Of course history tells us that in the end, Queen Elizabeth, caused her cousin, Mary Queen of Scots, to be executed.  And it is the inherent drama within that choice, within that decision, which drives the play and its several conflicts: male vs. female; church vs. state; public duty vs. personal wishes.

Friedrich Schiller’s play makes use of Shakespearean conventions – in other words – he used the conventions of the Elizabethan Era to craft his play about Queen Elizabeth I.  Its drama is conveyed through language and speech; its meaning derives from the actor’s verbal and emotional exchanges rather than from action.  Although the bit of action that is undertaken on stage is done exceptionally well.  Thankfully the translation adopts contemporary English making it easier for general audiences; although at times the word choices are a bit too modern to be convincing as Elizabethan usage.  French speakers are likely to be distracted by the actors playing Frenchmen who have mastered French accented English but not the intonation or cadence of the French language – at any rate it is a mind twisting acting job.

The costuming is extremely interesting – the female actors wear simple abstractions of Elizabethan style dresses – the males wear modern business suits.  One hopes the theater company will spring for dry cleaning before the next performance however.  The darkened theater, the abstract sets and the stage lighting all conspire to draw the eye to every wrinkle in every suit on every man.  While an argument can be made that the costuming supports the male/female stream of conflict within the play, I suspect that budgetary constraints are also at work.  Since the theater is small, you can choose to sit toward the back and perhaps avoid my personal dilemma of attention.  While headphones are offered for those with hearing limitations, I did not find them at all necessary.

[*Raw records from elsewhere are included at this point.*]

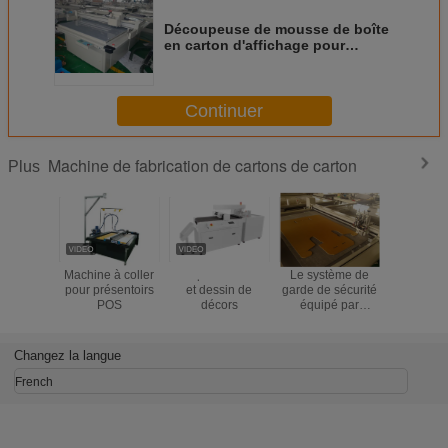
Découpeuse de mousse de boîte
en carton d'affichage pour
différents différents matériaux
Continuer
Machine de fabrication de cartons de carton
Plus
Machine à coller
Coupe de boîtes
Le système de
Comma
pour présentoirs
et dessin de
garde de sécurité
numériq
POS
décors
équipé par
ordina
machine stable de
répétan
fabrication de
découp
cartons de carton
témoin
Changez la langue
évitent la blessure
précision 
boîte en 
French
ondu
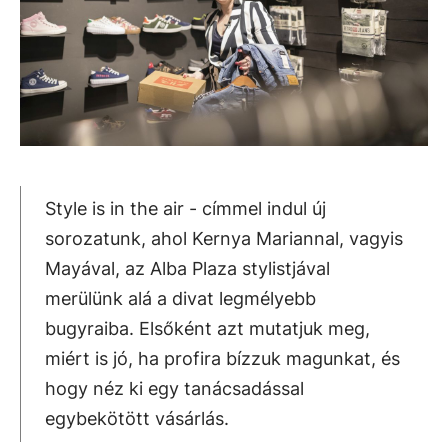
Style is in the air - címmel indul új
sorozatunk, ahol Kernya Mariannal, vagyis
Mayával, az Alba Plaza stylistjával
merülünk alá a divat legmélyebb
bugyraiba. Elsőként azt mutatjuk meg,
miért is jó, ha profira bízzuk magunkat, és
hogy néz ki egy tanácsadással
egybekötött vásárlás.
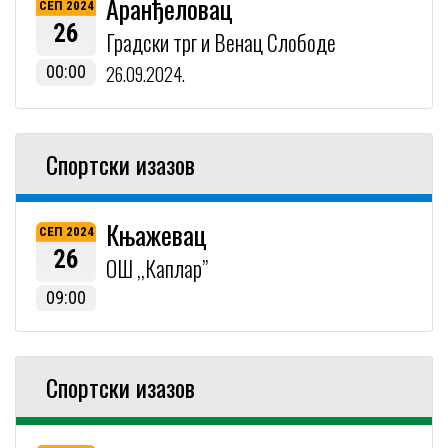
Аранђеловац
СЕП 2024
26
Градски трг и Венац Слободе
00:00
26.09.2024.
Спортски изазов
Књажевац
СЕП 2024
26
ОШ ,,Каплар”
09:00
Спортски изазов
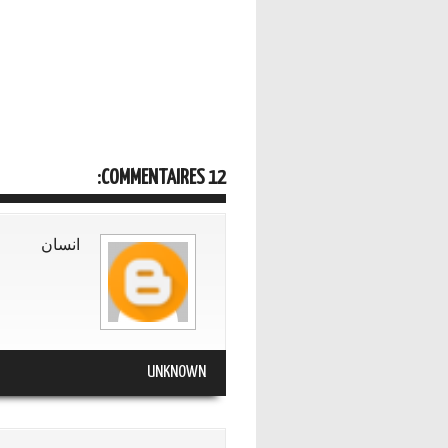
12 COMMENTAIRES:
انسان
UNKNOWN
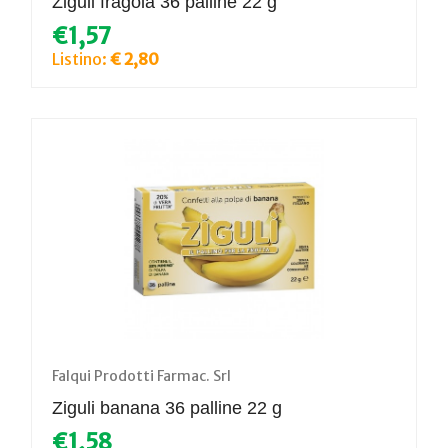
Ziguli fragola 36 palline 22 g
€1,57
Listino:
€ 2,80
Falqui Prodotti Farmac. Srl
Ziguli banana 36 palline 22 g
€1,58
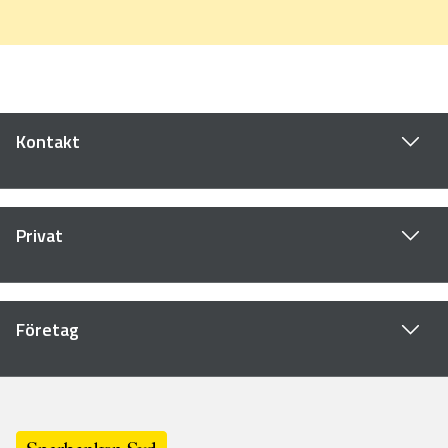
Kontakt
Privat
Företag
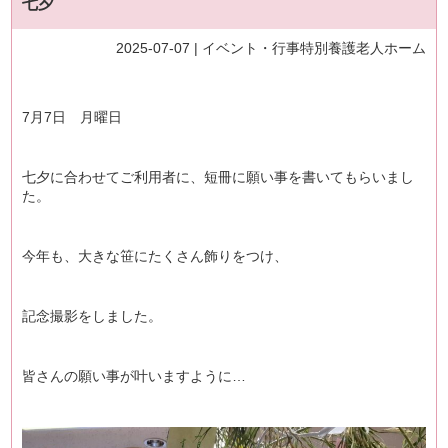
七夕
2025-07-07 |
イベント・行事
特別養護老人ホーム
7月7日 月曜日
七夕に合わせてご利用者に、短冊に願い事を書いてもらいまし
た。
今年も、大きな笹にたくさん飾りをつけ、
記念撮影をしました。
皆さんの願い事が叶いますように…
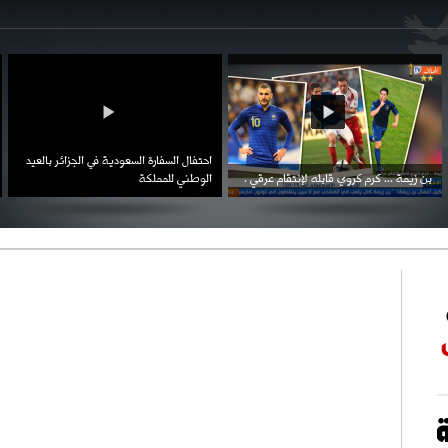
احتفال السفارة السعودية في الجزائر بالعيد
بن زيمة ... كرم كروي قابله لإنتقام عرقي .
الوطني للمملكة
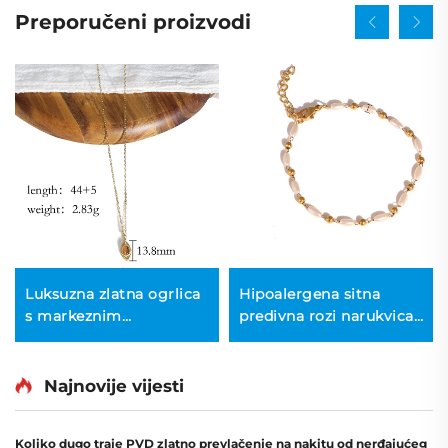
Preporučeni proizvodi
Luksuzna zlatna ogrlica
Hipoalergena sitna
s markeznim
predivna rozi narukvica
pendantom od tigrove
s zrncima riže, lanac za
oči, nežni okolni lanac
kćer
Najnovije vijesti
Koliko dugo traje PVD zlatno prevlačenje na nakitu od nerđajućeg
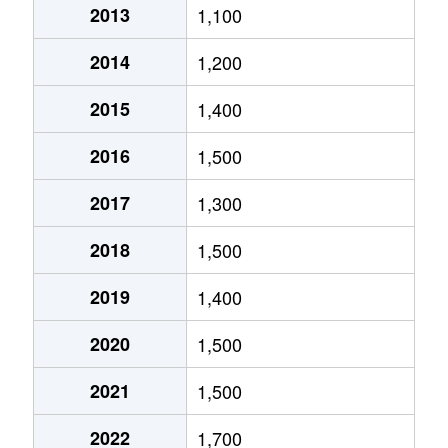
2013
1,100
北郷５条
690万円
白石(ＪＲ北海道)
2014
1,200
北郷８条
300万円
白石(ＪＲ北海道)
2015
1,400
北郷８条
480万円
白石(ＪＲ北海道)
2016
1,500
北郷８条
360万円
白石(ＪＲ北海道)
2017
1,300
栄通
2,000万円
白石(札幌市営)
2018
1,500
栄通
1,600万円
白石(札幌市営)
2019
1,400
栄通
2,300万円
白石(札幌市営)
2020
1,500
栄通
2,100万円
南郷13丁目
2021
1,500
栄通
1,500万円
南郷13丁目
2022
1,700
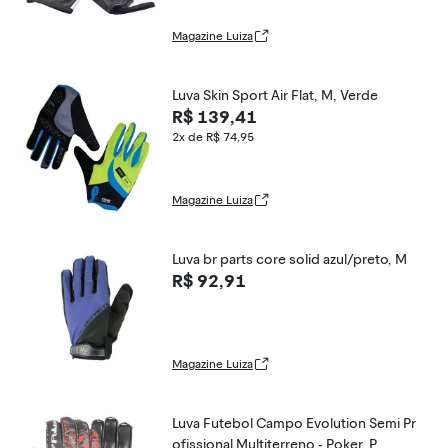
Magazine Luiza
Luva Skin Sport Air Flat, M, Verde
R$ 139,41
2x de R$ 74,95
Magazine Luiza
Luva br parts core solid azul/preto, M
R$ 92,91
Magazine Luiza
Luva Futebol Campo Evolution Semi Pr
ofissional Multiterreno - Poker, P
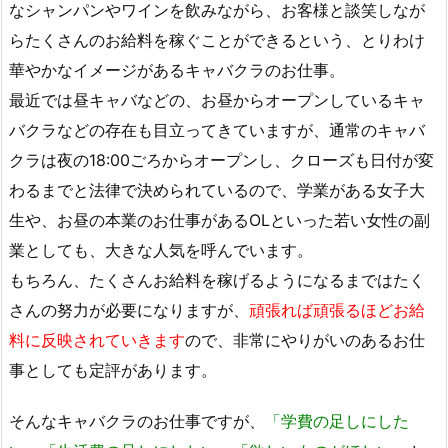
なシャンパンやワインを飲みながら、お客様と談笑しなが
らたくさんのお給料を稼ぐことができるという、とりわけ
華やかなイメージがあるキャバクラのお仕事。
最近では昼キャバなどの、お昼からオープンしているキャ
バクラなどの存在も目立ってきていますが、通常のキャバ
クラは夜の18:00ごろからオープンし、クローズも日付が変
わるまでと法律で決められているので、学業がある女子大
生や、お昼の本業のお仕事があるOLといった若い女性の副
業としても、大きな人気を呼んでいます。
もちろん、たくさんお給料を稼げるようになるまではたく
さんの努力が必要になりますが、
頑張れば頑張るほどお給
料に反映されていきます
ので、非常にやりがいのあるお仕
事としても定評があります。
そんなキャバクラのお仕事ですが、
「学費の足しにした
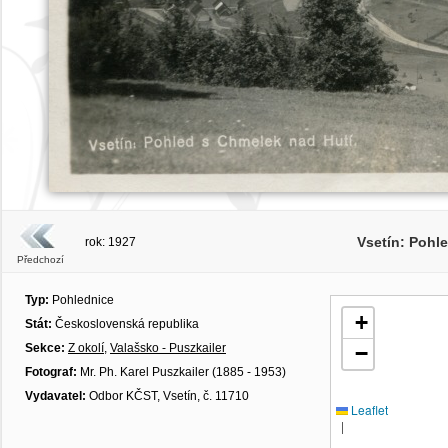
Vsetín: Pohl
rok: 1927
Předchozí
Typ:
Pohlednice
+
Stát:
Československá republika
Sekce:
Z okolí
,
Valašsko - Puszkailer
−
Fotograf:
Mr. Ph. Karel Puszkailer (1885 - 1953)
Vydavatel:
Odbor KČST, Vsetín, č. 11710
Leaflet
|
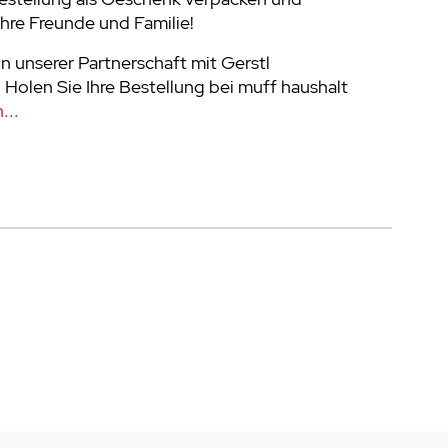
Ihre Freunde und Familie!
on unserer Partnerschaft mit Gerstl
 Holen Sie Ihre Bestellung bei muff haushalt
...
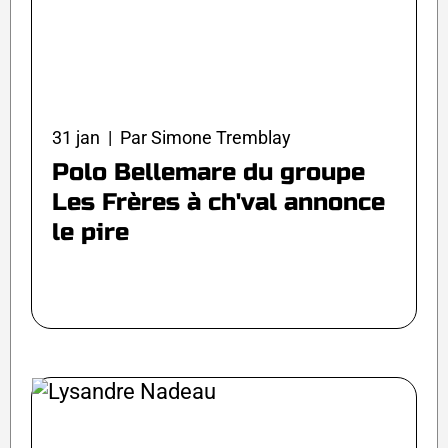
31 jan | Par Simone Tremblay
Polo Bellemare du groupe
Les Frères à ch'val annonce
le pire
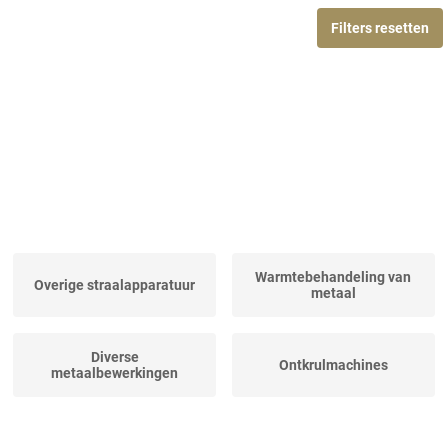
Filters resetten
Warmtebehandeling van
Overige straalapparatuur
metaal
Diverse
Ontkrulmachines
metaalbewerkingen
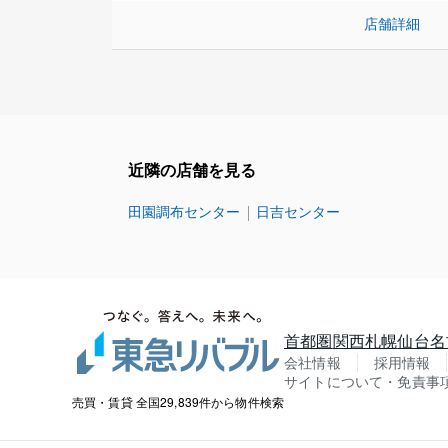
店舗詳細
近隣の店舗を見る
田園調布センター
日吉センター
首都圏
関西
札幌
仙台
名
会社情報
採用情報
サイトについて・免責事
売買・賃貸 全国29,839件から物件検索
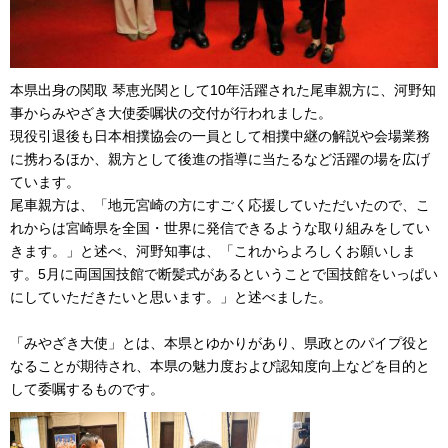
本県出身の関取 琴恵光関として10年活躍された尾車親方に、河野知
事からみやざき大使委嘱状の交付が行われました。
現役引退後も日本相撲協会の一員として相撲中継の解説や会場業務
に携わるほか、親方として後進の指導に当たるなど活躍の場を広げ
ています。
尾車親方は、「地元宮崎の方にすごく応援していただいたので、こ
れからは宮崎県を全国・世界に発信できるような取り組みをしてい
きます。」と述べ、河野知事は、「これからよろしくお願いしま
す。5月に両国国技館で断髪式があるということで国技館をいっぱい
にしていただきたいと思います。」と述べました。
「みやざき大使」とは、本県とゆかりがあり、県政とのパイプ役と
なることが期待され、本県の魅力度および認知度向上などを目的と
して委嘱するものです。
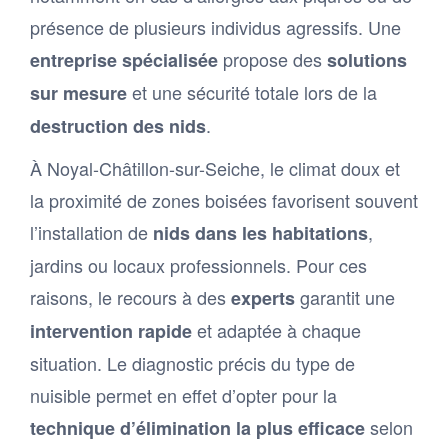
présence de plusieurs individus agressifs. Une
propose des
entreprise spécialisée
solutions
et une sécurité totale lors de la
sur mesure
.
destruction des nids
À Noyal-Châtillon-sur-Seiche, le climat doux et
la proximité de zones boisées favorisent souvent
l’installation de
,
nids dans les habitations
jardins ou locaux professionnels. Pour ces
raisons, le recours à des
garantit une
experts
et adaptée à chaque
intervention rapide
situation. Le diagnostic précis du type de
nuisible permet en effet d’opter pour la
selon
technique d’élimination la plus efficace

Exceptionally strong performances carry the play – Pamela Christian as Queen Elizabeth was more than convincing – her body language conveyed a regal air and conveyed the Queen’s internal doubts about the wisdom of executing her cousin, an option placed over against the external pressures of her role as head of state.  Her conflicted anguish reminded me of a sentiment expressed by President John F. Kennedy regarding crisis management.  “…I could not realize – nor could any man realize who does not bear the burdens of this office – how heavy and constant would be those burdens.”  Mr. Christian’s stage work expresses both the internal and external burdens that pressed down on Queen Elizabeth.

Helen Merino, playing Mary, gave an equally strong performance and she, too, captured the royal persona with skill.  Her task was great.  She had to make Mary sympathetic, vulnerable even, but also headstrong to the point of committing herself to death by not being able to control her outburst at the Queen.  In point of fact, the two Queens never did meet.  But the dramatized meeting stands in very well for the fact that the historic Mary did confront her cousin militarily with the intent to sit upon the throne of England and restore the Catholic Church.  Ms. Merino made me feel Mary’s tension and so transported me to feel, all the more, Mary’s release when she at last blasted her disclosure of inner truth at Queen Elizabeth.

The male members of the cast performed admirably – especially when the roles called for those services remarkable to their sex – they did not fail as romantics, as fighters, as men who would go to battle for a queen.  I was most impressed by Dirk Van Allen as the Earl of Shrewsbury – his character, not a main role, remained natural, truthful and believable throughout providing a perfect foil for the Elizabeth character.  Sean Martin, in the role of Sir Edward Mortimer, performed his tasks with grace – his inner conflict worked well but his portrayal of violence moved on a fine line necessary within the small space.  With the audience merely feet away, his action did not overwhelm – well done.  Scott Daigle, as Earl of Leicester, suggested sinister nature at work in a man who trespassed readily between the two Queens only to see himself undone with Mary’s execution – he showed us a man as emotionally lost as the women he would have seduced.